Transcribed page contents
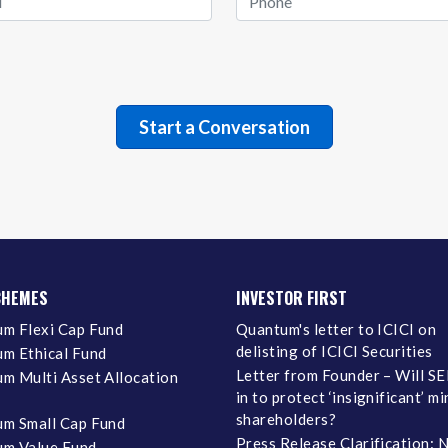
CHEMES
INVESTOR FIRST
m Flexi Cap Fund
Quantum's letter to ICICI on
delisting of ICICI Securities
m Ethical Fund
Letter from Founder – Will SE
m Multi Asset Allocation
in to protect ‘insignificant’ m
shareholders?
m Small Cap Fund
Press Release Clarification: 
m Value Fund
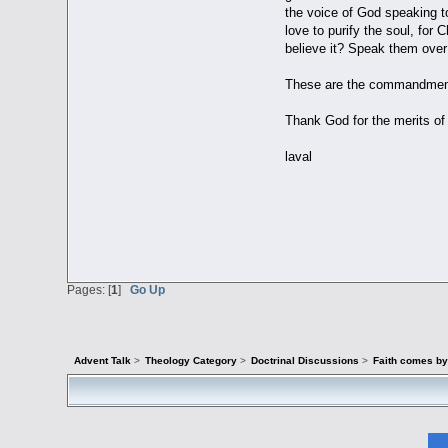
the voice of God speaking t
love to purify the soul, for 
believe it? Speak them over 
These are the commandments 
Thank God for the merits of 
laval
Pages: [
1
]
Go Up
Advent Talk
>
Theology Category
>
Doctrinal Discussions
>
Faith comes by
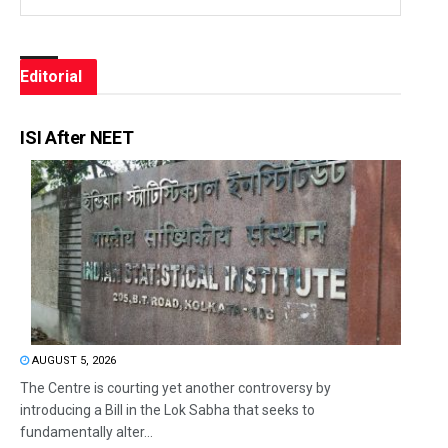
Editorial
ISI After NEET
AUGUST 5, 2026
The Centre is courting yet another controversy by
introducing a Bill in the Lok Sabha that seeks to
fundamentally alter...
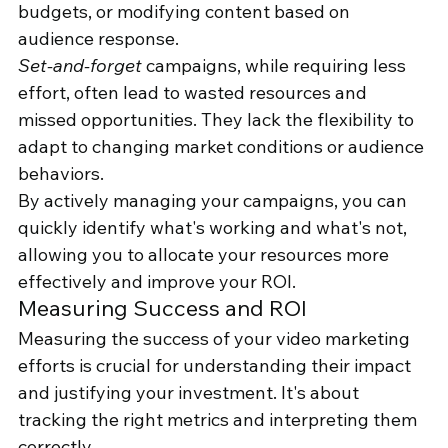
budgets, or modifying content based on 
audience response.
Set-and-forget
 campaigns, while requiring less 
effort, often lead to wasted resources and 
missed opportunities. They lack the flexibility to 
adapt to changing market conditions or audience 
behaviors.
By actively managing your campaigns, you can 
quickly identify what's working and what's not, 
allowing you to allocate your resources more 
effectively and improve your ROI.
Measuring Success and ROI
Measuring the success of your video marketing 
efforts is crucial for understanding their impact 
and justifying your investment. It's about 
tracking the right metrics and interpreting them 
correctly.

• [AIM OF THE EXERCISE] Reproduce the lines from the start of the rows up to and including the line containing "fundamentally alter...", substituting "Rajya Sabha" for "Lok Sabha" and keeping everything else unchanged. Omit the pictures from your answer.

• [WORKED SOLUTION]
CHEMES
INVESTOR FIRST
m Flexi Cap Fund
Quantum's letter to ICICI on
delisting of ICICI Securities
m Ethical Fund
Letter from Founder – Will SE
m Multi Asset Allocation
in to protect ‘insignificant’ m
shareholders?
m Small Cap Fund
Press Release Clarification: 
m Value Fund
the voice of God speaking t
love to purify the soul, for 
believe it? Speak them over 
These are the commandments 
Thank God for the merits of 
laval
Pages: [
1
]
Go Up
Advent Talk
>
Theology Category
>
Doctrinal Discussions
>
Faith comes by
Editorial
ISI After NEET
AUGUST 5, 2026
The Centre is courting yet another controversy by
introducing a Bill in the Rajya Sabha that seeks to
fundamentally alter...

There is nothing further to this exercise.